CRP is also an important indicator of inflammatory response, and recent studies8–11 have found that CRP is associated with the prognosis of solid tumors, especially CAR combined with nutritional indicator ALB has stronger specificity. However, no study has been reported on the prognosis of PTE, and this study showed that CAR alone was also an independent prognostic factor of PTE (P=0.03). The sensitivity was 72.4%, slightly lower than D-D but consistent with NLR, and the specificity of CAR was the highest (68.8%).

ROC curve results showed that combined detection of NLR, D-D and CAR significantly improved the diagnostic efficacy of PTE death risk, with the higher sensitivity (86.2%) and specificity (67.6%) at the same time. And it showed the largest area under the AUC curve (0.821) and the highest Youden (0.528), which represents the highest diagnostic value. It is suggested that the combined test of these three indicators can make up for the deficiency of a single indicator in the assessment of the death risk of PTE patients, and reflect the occurrence, development and progression degree from different aspects. Therefore, it has a good prediction significance for the risk of death, which is conducive to better clinical guidance.

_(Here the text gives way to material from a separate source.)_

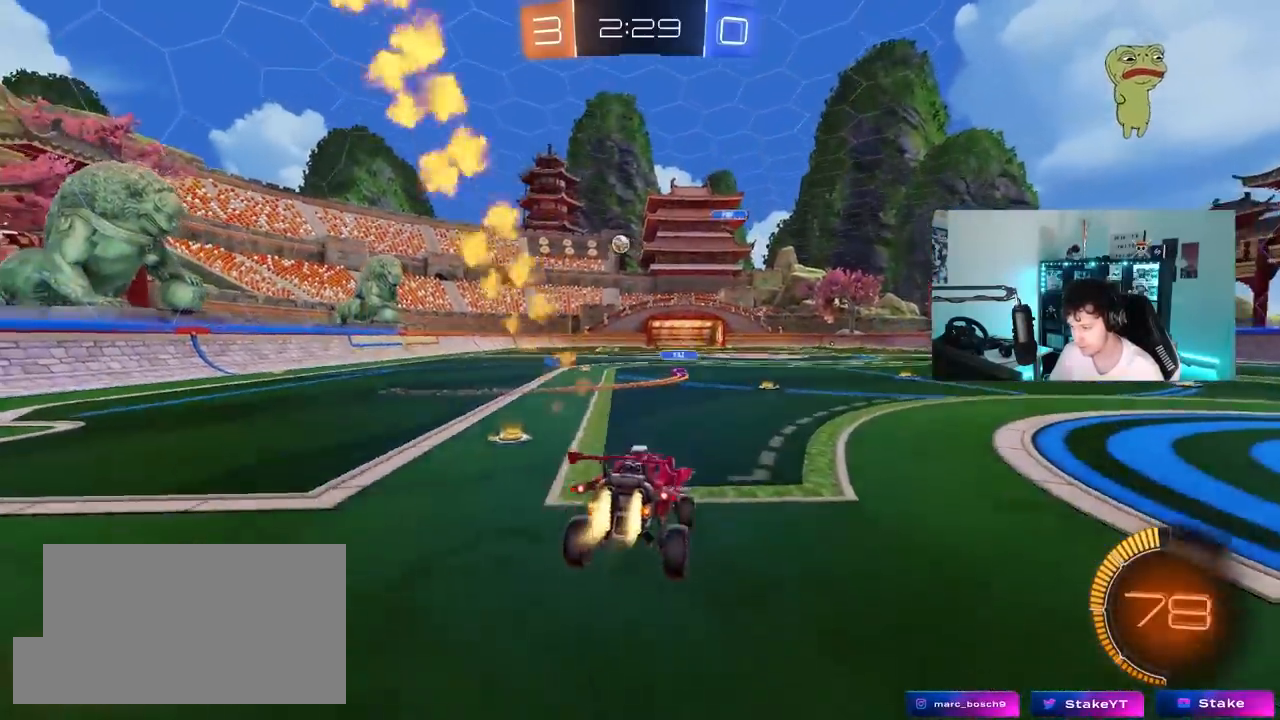
{"keys": ["d", "s", "shift"], "mouse": ["left", "right"], "mouse_move": "down-left", "events": [[33, "mouse_right", "down"], [33, "w", "down"], [167, "mouse_right", "up"], [267, "mouse_right", "down"], [350, "d", "down"], [350, "mouse_right", "up"], [350, "shift", "down"], [400, "mouse_right", "down"], [450, "s", "down"], [450, "w", "up"]]}
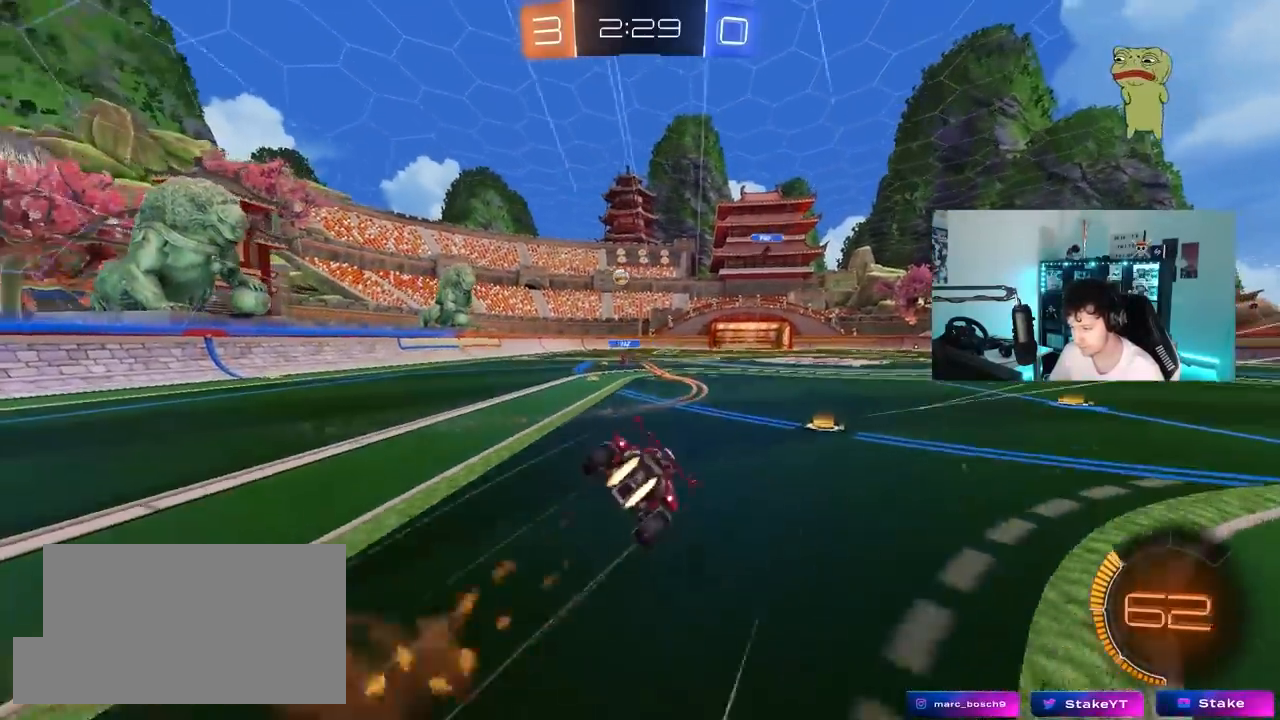
{"keys": ["d", "s", "shift"], "mouse": [], "mouse_move": "still", "events": [[33, "mouse_left", "up"], [67, "mouse_right", "up"], [83, "space", "down"], [233, "mouse_left", "down"], [283, "space", "up"], [317, "mouse_left", "up"], [317, "s", "up"], [417, "s", "down"]]}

However, this study was a retrospective and single-center study, and only analyzed the relationship between hematology and coagulation indicators and prognosis, without including the underlying diseases and primary diseases of PTE as well as other influencing factors. Besides, the control group was much smaller and younger than the PTE group. Therefore, this result may have limitations and bias. We will further conduct necessary prospective validation, or expand the number of cases and control group, unify the diagnostic criteria and parameter indicators, and strictly apply the inclusion and exclusion criteria of patients in our further study, in order to clarify the relationship between NLR, D-D and CAR and the prognosis of PTE, as well as its true significance for the risk assessment of death.

Conclusion

Patients with pulmonary thromboembolism highly expressed of neutrophil/lymphocyte ratio, C-reactive protein/albumin ratio and D-dimer. The increase in NLR, D-D, and CAR were independent prognostic factors of PTE death. The combined detection of these three indicators can improve the assessment efficacy of the risk of death in patients with pulmonary thromboembolism.

Data Statement

No further data will be shared.

Ethics Approval and Consent to Participant

This study was conducted in accordance with the Declaration of Helsinki. It was discussed and approved by the Ethics Committee of Taicang Hospital affiliated with Soochow University, and written informed consent was signed with relevant personnel. And we confirmed that the data was anonymized or maintained with confidentiality.

Acknowledgments

All authors read and approved the final manuscript. Tiantian Shan and Xinran Li are co-first authors for this study.

Disclosure

The authors report no conflicts of interest in this work.